Which types of article should not be recommended as links by the link-recommendation algorithm?
For example, we only recommend links to articles that are in the main namespace of the same Wikipedia and that are not redirect-pages. In different places we made specifications as to what types of articles we should not link to, such as
- disambiguation pages T261408#6840709
- dates (e.g. years) T253279
- dates and centuries T278864#6970551
A substantial fraction of these can be filtered by looking up statements of the corresponding Wikidata-item, most notably the value for the [[ https://www.wikidata.org/wiki/Property:P31 | instance-of property ]]. For example, we can identify the article [[ https://en.wikipedia.org/wiki/Statistics_(disambiguation) | Statistics (disambiguation) ]] as a disambiguation page (without parsing the title) from the fact that the corresponding Wikidata-item ([[ https://www.wikidata.org/wiki/Q2333935 | Q2333935 ]]) specifies that it is an "instance of" the Wikidata-item "Wikimedia disambiguation page" ([[ https://www.wikidata.org/wiki/Q4167410 | Q4167410 ]]).
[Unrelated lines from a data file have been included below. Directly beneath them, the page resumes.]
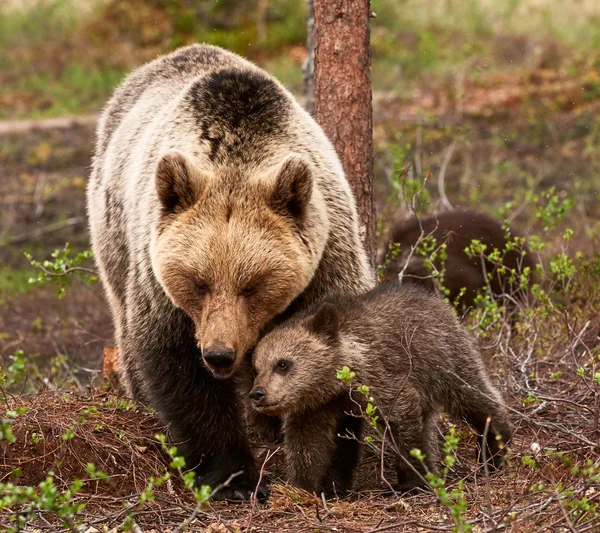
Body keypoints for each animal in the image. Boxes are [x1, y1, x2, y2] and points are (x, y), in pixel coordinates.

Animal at [86, 44, 372, 498]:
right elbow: (178, 365)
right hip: (113, 231)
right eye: (198, 281)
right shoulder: (161, 283)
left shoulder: (326, 260)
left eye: (252, 285)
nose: (219, 353)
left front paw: (325, 471)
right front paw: (236, 477)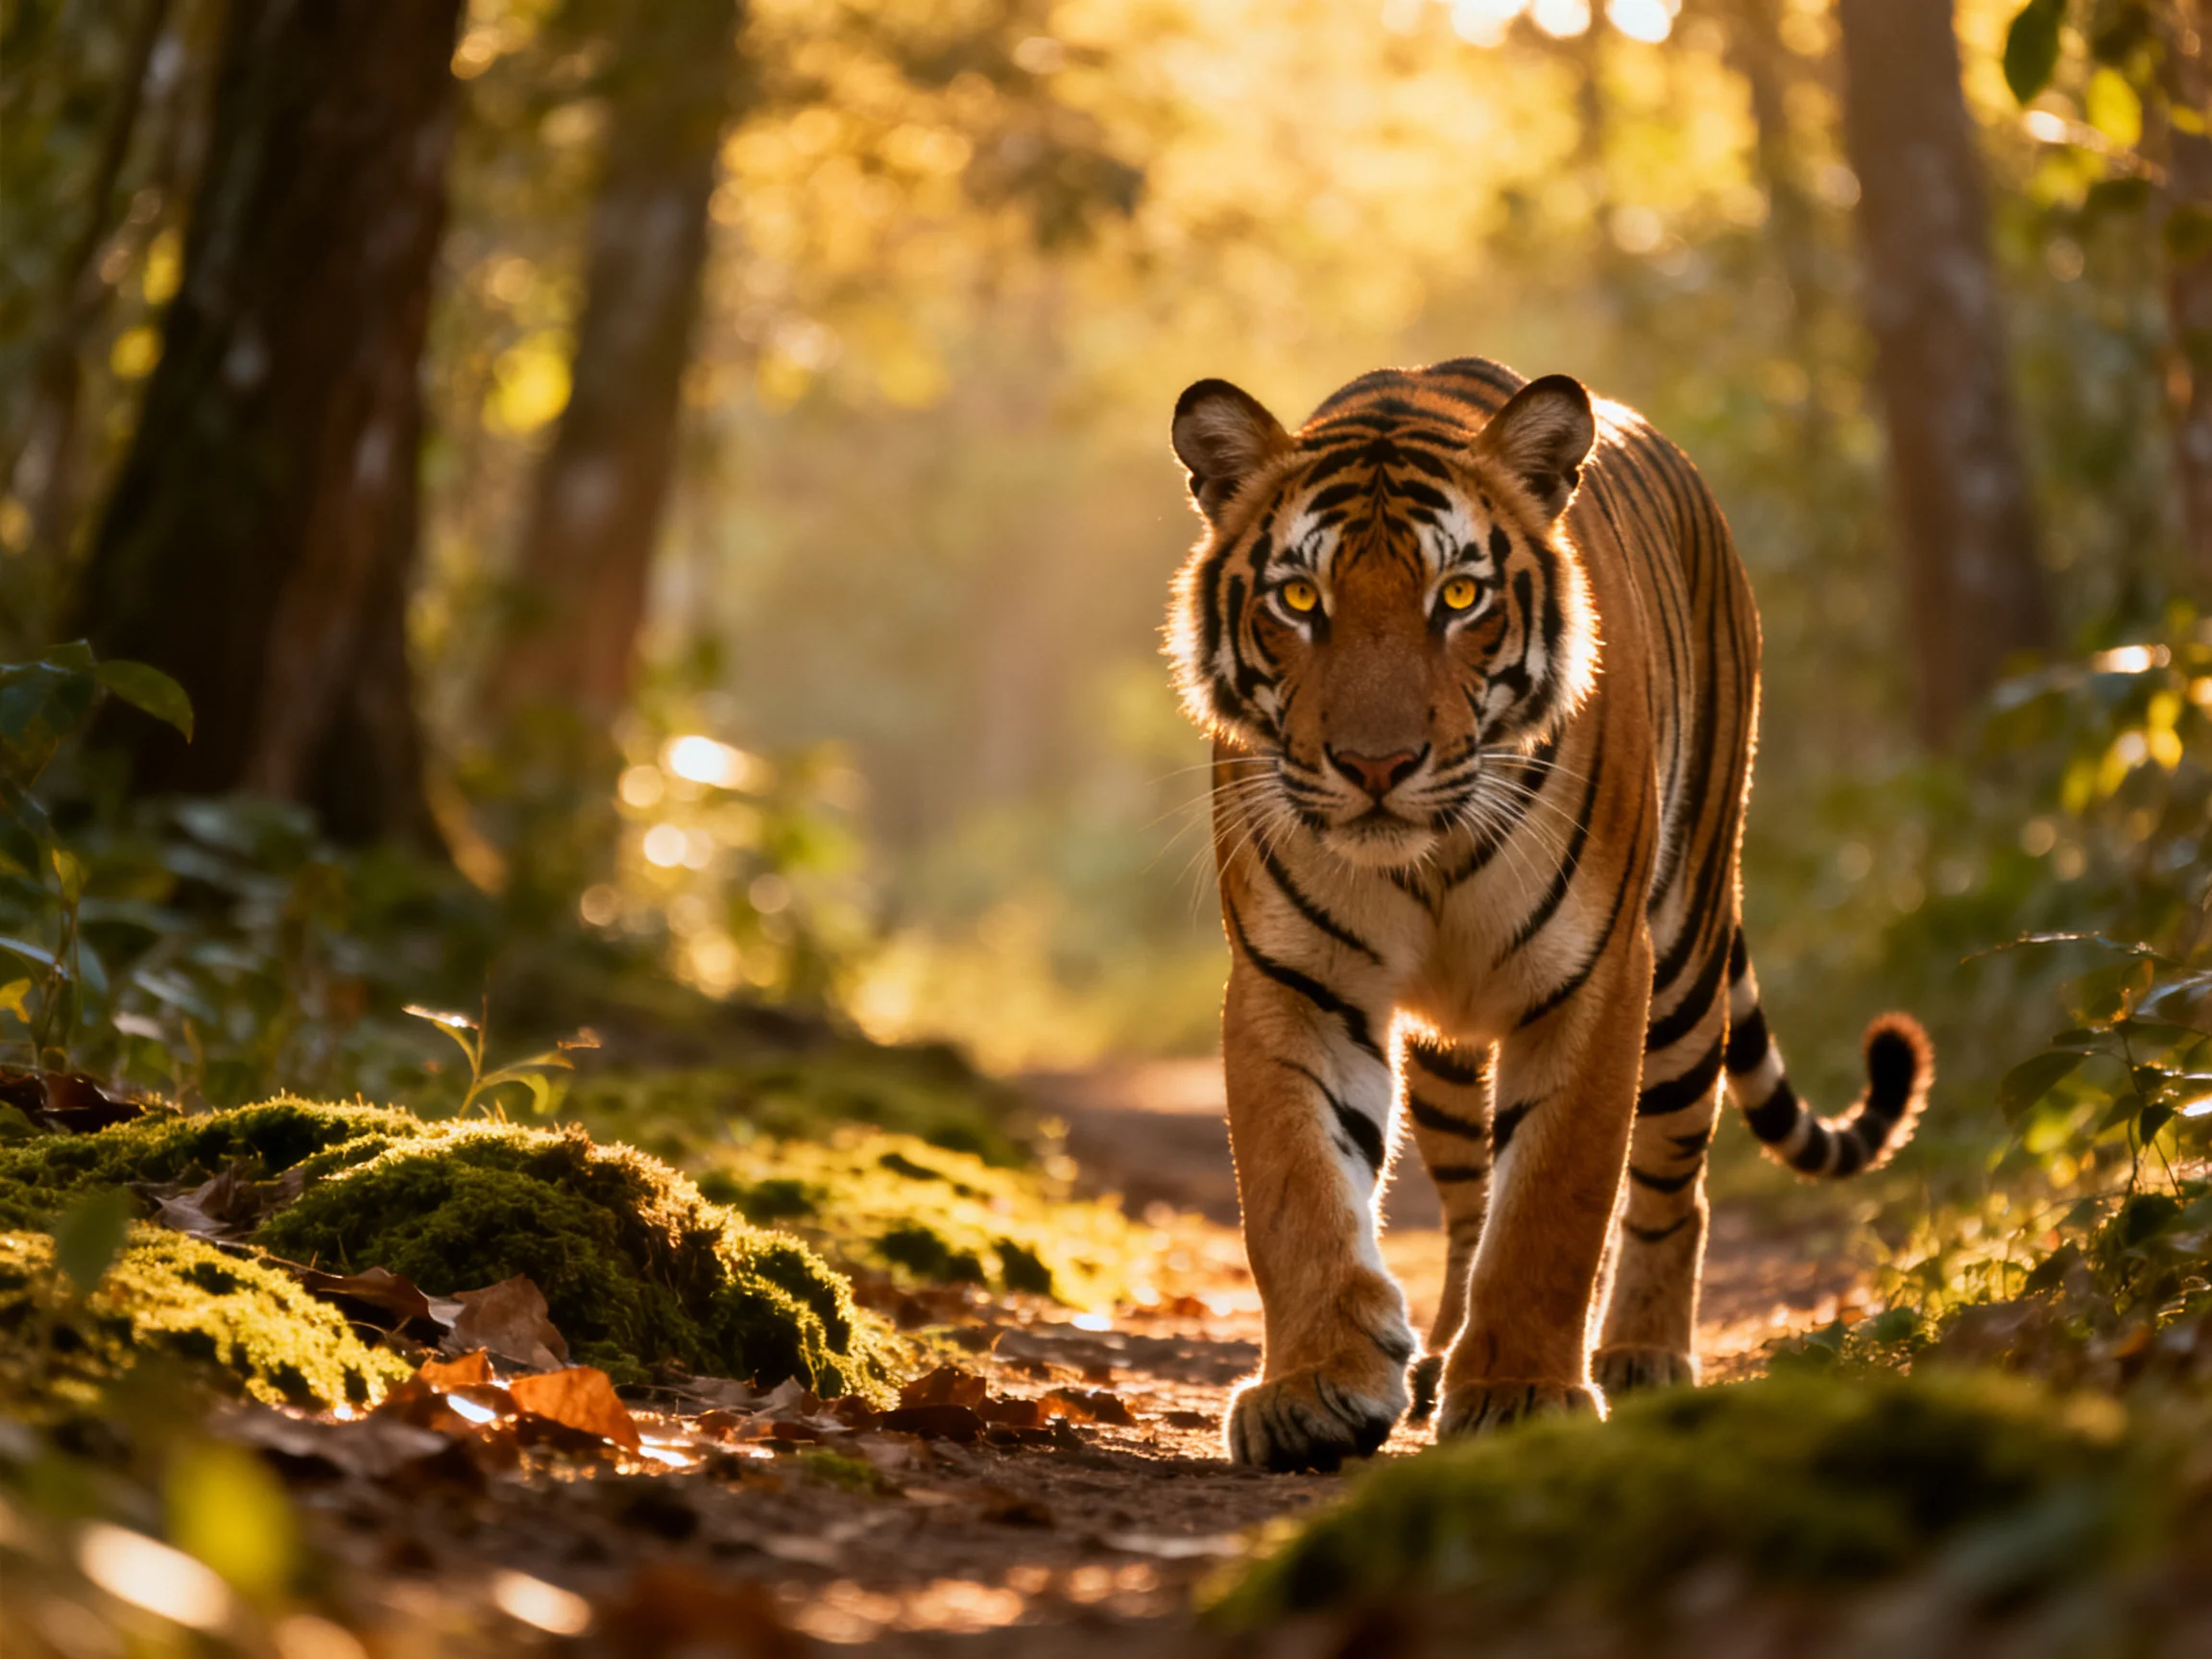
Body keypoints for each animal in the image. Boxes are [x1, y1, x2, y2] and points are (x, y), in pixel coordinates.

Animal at [1164, 356, 1931, 1473]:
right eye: (1300, 597)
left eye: (1460, 596)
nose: (1376, 767)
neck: (1427, 861)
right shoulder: (1293, 975)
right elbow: (1295, 1189)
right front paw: (1315, 1387)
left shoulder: (1596, 973)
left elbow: (1556, 1203)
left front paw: (1521, 1392)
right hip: (1447, 1053)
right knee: (1465, 1196)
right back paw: (1440, 1350)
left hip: (1689, 961)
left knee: (1673, 1182)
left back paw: (1643, 1358)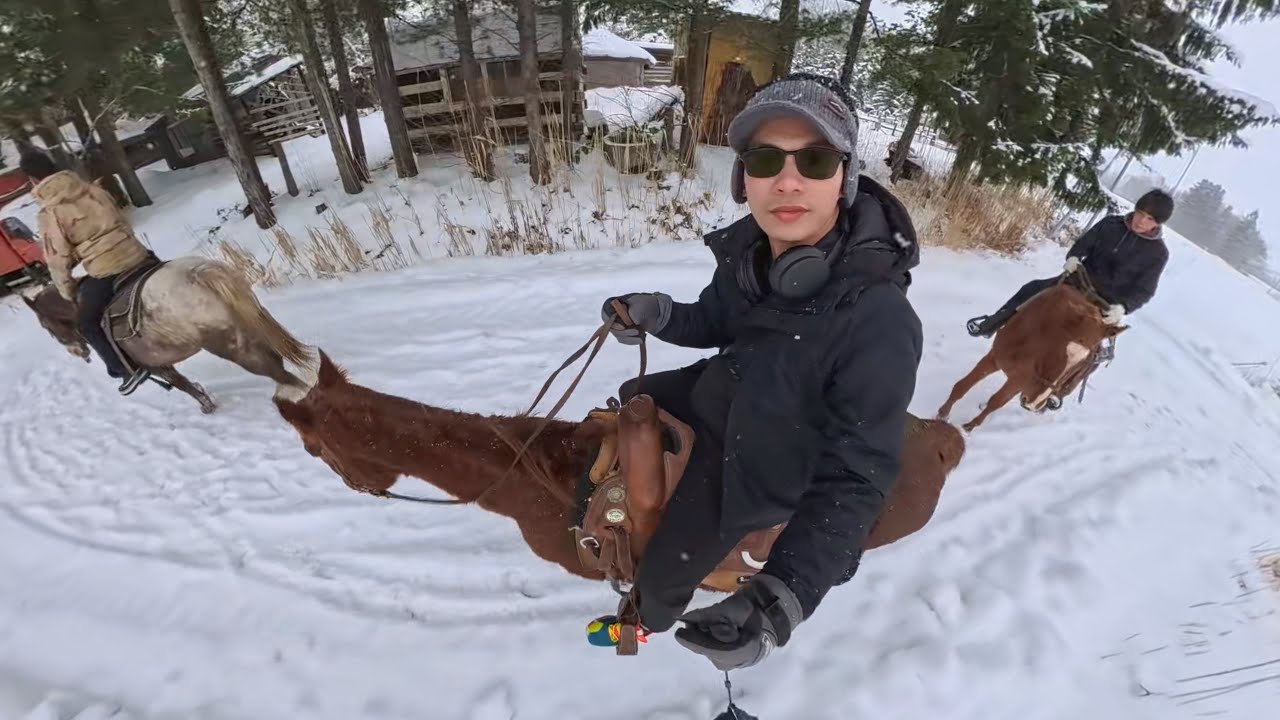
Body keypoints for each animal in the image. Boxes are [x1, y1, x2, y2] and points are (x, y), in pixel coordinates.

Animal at [21, 256, 313, 414]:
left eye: (46, 326)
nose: (77, 352)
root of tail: (198, 273)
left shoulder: (155, 366)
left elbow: (181, 384)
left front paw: (206, 405)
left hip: (230, 346)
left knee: (278, 372)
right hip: (249, 327)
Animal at [937, 274, 1127, 432]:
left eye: (1085, 362)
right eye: (1060, 350)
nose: (1033, 402)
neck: (1031, 341)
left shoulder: (1020, 380)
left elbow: (996, 402)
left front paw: (968, 428)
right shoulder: (994, 358)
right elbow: (962, 386)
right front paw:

Currently, we filter an article from the set of candidate-links if it is an instance-of the following items:
- Wikimedia disambiguation page ([[ https://www.wikidata.org/wiki/Q4167410 | Q4167410 ]])
- Wikimedia list article ([[ https://www.wikidata.org/wiki/Q13406463 | Q13406463 ]])
- Year ([[ https://www.wikidata.org/wiki/Q577 | Q577 ]])
- Calendar year ([[ https://www.wikidata.org/wiki/Q3186692 | Q3186692 ]])
Other candidates are:
- century ([[ https://www.wikidata.org/wiki/Q578 | Q578 ]])
- calendar date ([[ https://www.wikidata.org/wiki/Q205892 | Q205892 ]])
- point in time with respect to recurrent timeframe ([[ https://www.wikidata.org/Q14795564 | Q14795564 ]])
- ...
Aim:
[ ] Identify other types of articles we do not want to filter based on linking conventions or feedback
[ ] Identify the corresponding Wikidata item
[ ] Add the list of Wikidata items to the filter in the repository and retrain the model ([[ https://github.com/wikimedia/research-mwaddlink/blob/main/src/scripts/filter_dict_anchor.py#L12 | code ]])